Anne is haunted by this sense that though “her friends read the currents and hopped on in: school-work-love-life,” she instead “teetered there, paralyzed.” There is both irony and pathos in the way that Anne so ably guides her students to epiphanies and to clearer senses of what they want to do and be while being so utterly stuck herself. Of course, perhaps the dilemma is one of definition: to me it was clear that Anne has hopped in, and that despite her sense that “she had no contribution to make,” she is already making one.
The five students with whom Anne works are all vividly drawn, from Sadie’s angst about her parents’ role in her college choice and facade of confidence that covers a profound loneliness to Hunter’s boat-sized sneakers and deep but parentally-disapproved passion for the American West. They serve, ultimately, as foils for Anne, though, and at the end of the day it is her character who has most stayed with me.
Lacy also makes a point about modern parenthood which is uncomfortable in its accuracy. Most – though not all – of the parents in Early Decision are of the now-familiar helicopter type, hovering over their children, hoping that through sheer effort and good (or so they think) intentions they can protect them from harm and insure their happiness. This approach backfires, and Anne observes that in many ways all the “supports” that privileged parents can provide their children send one message, brutal in its simple devastation: “whatever you can do, it’s not good enough.”
For both parent and child, the college application process is surely among the most fraught moments in the long-but-short season that is parenting. How can an experience so wrought with powerful anxiety, galloping hope, and fundamental identification be simple? Anne stumbles into these weeds more than once, noting for example the “real, tender spot” that is “a mother’s projection onto her only child.” It’s almost impossible to imagine a choice more weighted with importance in today’s culture than college.
“Alexis, where you go to college is not the same as who you are,” Anne tells one student, who replies, “No, but it shapes me. It, like, shapes everything.” And it does. Lacy wades without hesitation into this whitewater of love and loyalty, of expectations and dreams, of privilege and luck, and Early Decision is full of fascinating reflections on what it is that really makes us who we are. And of course the answer is neither as simple nor as complicated as those college admission essay questions.
As Anne helps steer her students to a better understanding of themselves and to the best possible college outcome, she grows too. My only wish is that she was more aware of how important her influence on these teenagers is. She reflects that maybe “college was best thought of as four years in which adolescents might learn to use the pronoun “I” and mean it,” and I couldn’t help thinking that I’d been watching her do the same throughout the novel.
I loved Early Decision and know you will too. I’m lucky enough to have read other things Lacy has written, and they are all beautiful. I know that when Anne says that “quite simply, she loved words most of all,” that’s also Lacy talking. She does, and so do I. In Early Decision Lacy has written an entertaining and topical book with deeply-etched characters and some truly vital messages.

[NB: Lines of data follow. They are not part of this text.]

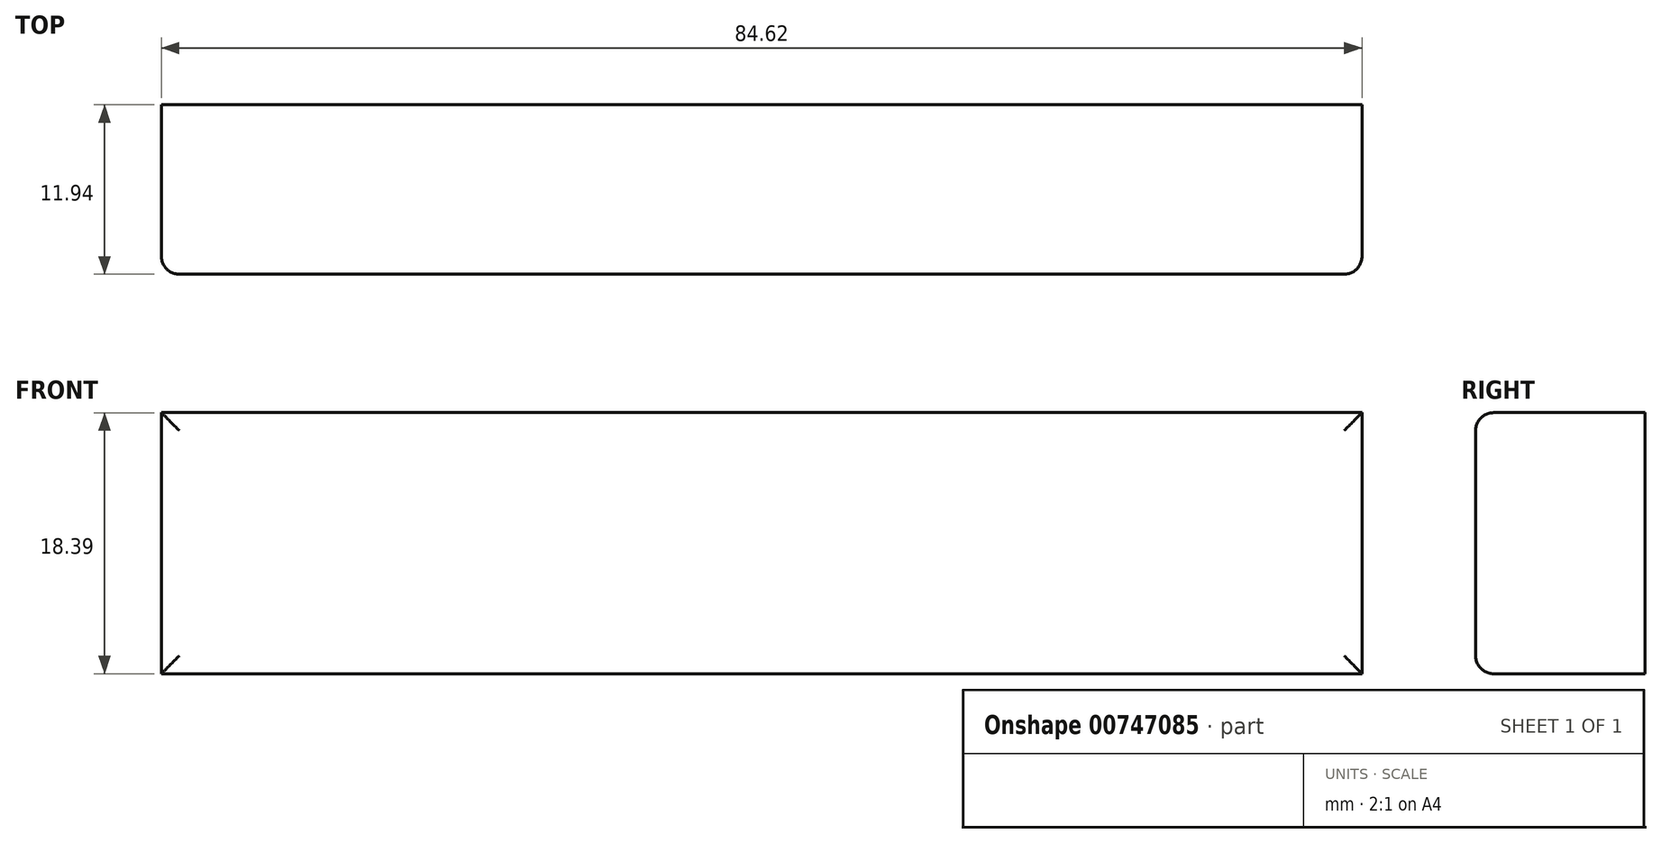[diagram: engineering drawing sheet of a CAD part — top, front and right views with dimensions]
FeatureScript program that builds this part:
annotation { "Feature Type Name" : "Feature", "Feature Type Description" : "" }
export const myFeature = defineFeature(function(context is Context, id is Id, definition is map)
    precondition{}
    {
        {
            var Q0;
            Q0=qCreatedBy(makeId("Front.planeOp"),FACE);
            var sketch = newSketch(context, id + "F0", { "sketchPlane" : qUnion([Q0])});
            skLineSegment(sketch, "E0.bottom", {"start": v(0, 0) * mm, "end": v(-84.62, 0) * mm});
            skLineSegment(sketch, "E0.top", {"start": v(0, 18.4) * mm, "end": v(-84.62, 18.4) * mm});
            skLineSegment(sketch, "E0.left", {"start": v(0, 0) * mm, "end": v(0, 18.4) * mm});
            skLineSegment(sketch, "E0.right", {"start": v(-84.62, 0) * mm, "end": v(-84.62, 18.4) * mm});
            skSolve(sketch);
        }
        {
            var Q0;
            Q0=makeQuery(id+"F0.imprint","IMPRINT",FACE,{"disambiguationData":[TD([[makeQuery(id+"F0.imprint","IMPRINT",EDGE,{"derivedFrom":sQuery(id+"F0.wireOp",EDGE,"E0.bottom")}),-1.0]])]});
            extrude(context, id + "F1", {"entities" : qUnion([Q0]), "depth" : 11.94 * mm, "offsetDistance" : 25.4 * mm});
        }
        {
            var Q0;
            Q0=makeQuery(id+"F1.opExtrude","CAP_EDGE",EDGE,{"disambiguationData":[OSD([sQuery(id+"F0.wireOp",EDGE,"E0.top")])],"isStart":false});
            var Q1;
            Q1=makeQuery(id+"F1.opExtrude","CAP_EDGE",EDGE,{"disambiguationData":[OSD([sQuery(id+"F0.wireOp",EDGE,"E0.right")])],"isStart":false});
            var Q2;
            Q2=makeQuery(id+"F1.opExtrude","CAP_EDGE",EDGE,{"disambiguationData":[OSD([sQuery(id+"F0.wireOp",EDGE,"E0.bottom")])],"isStart":false});
            var Q3;
            Q3=makeQuery(id+"F1.opExtrude","CAP_FACE",FACE,{"disambiguationData":[OSD([sQuery(id+"F0.wireOp",EDGE,"E0.bottom"),sQuery(id+"F0.wireOp",EDGE,"E0.top"),sQuery(id+"F0.wireOp",EDGE,"E0.left"),sQuery(id+"F0.wireOp",EDGE,"E0.right")])],"isStart":false});
            fillet(context, id + "F2", {"entities" : qUnion([Q0, Q1, Q2, Q3]), "radius" : 1.27 * mm, "tangentPropagation" : true, "allowEdgeOverflow" : false});
        }
    });
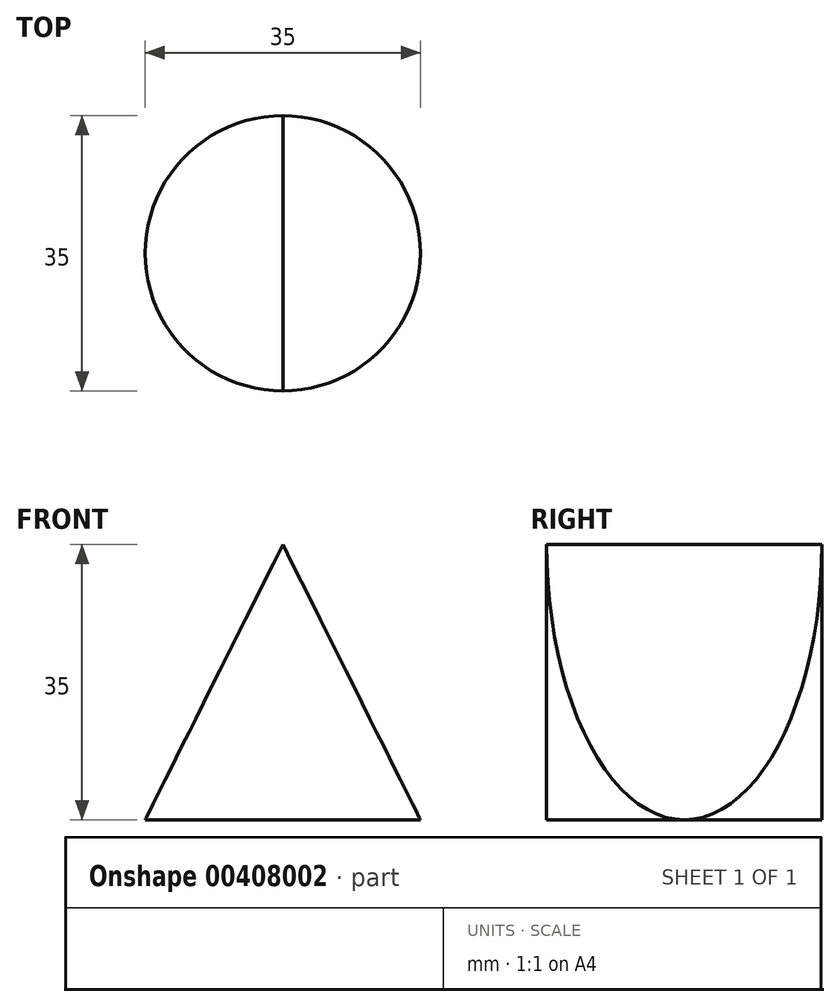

There are big risks to the currently-accepted way we parent, there is immense value in thoughtful, engaged reflection, and those who are able to inspire and shape this kind of thinking deserve our real gratitude.
I’m grateful to my friend Lacy for writing this book, for the passionate and enduring love of words that she shares with me, and for being the kind of rare friend who has helped shepherd and midwife some of the most important, and painful, moments in my own self-development.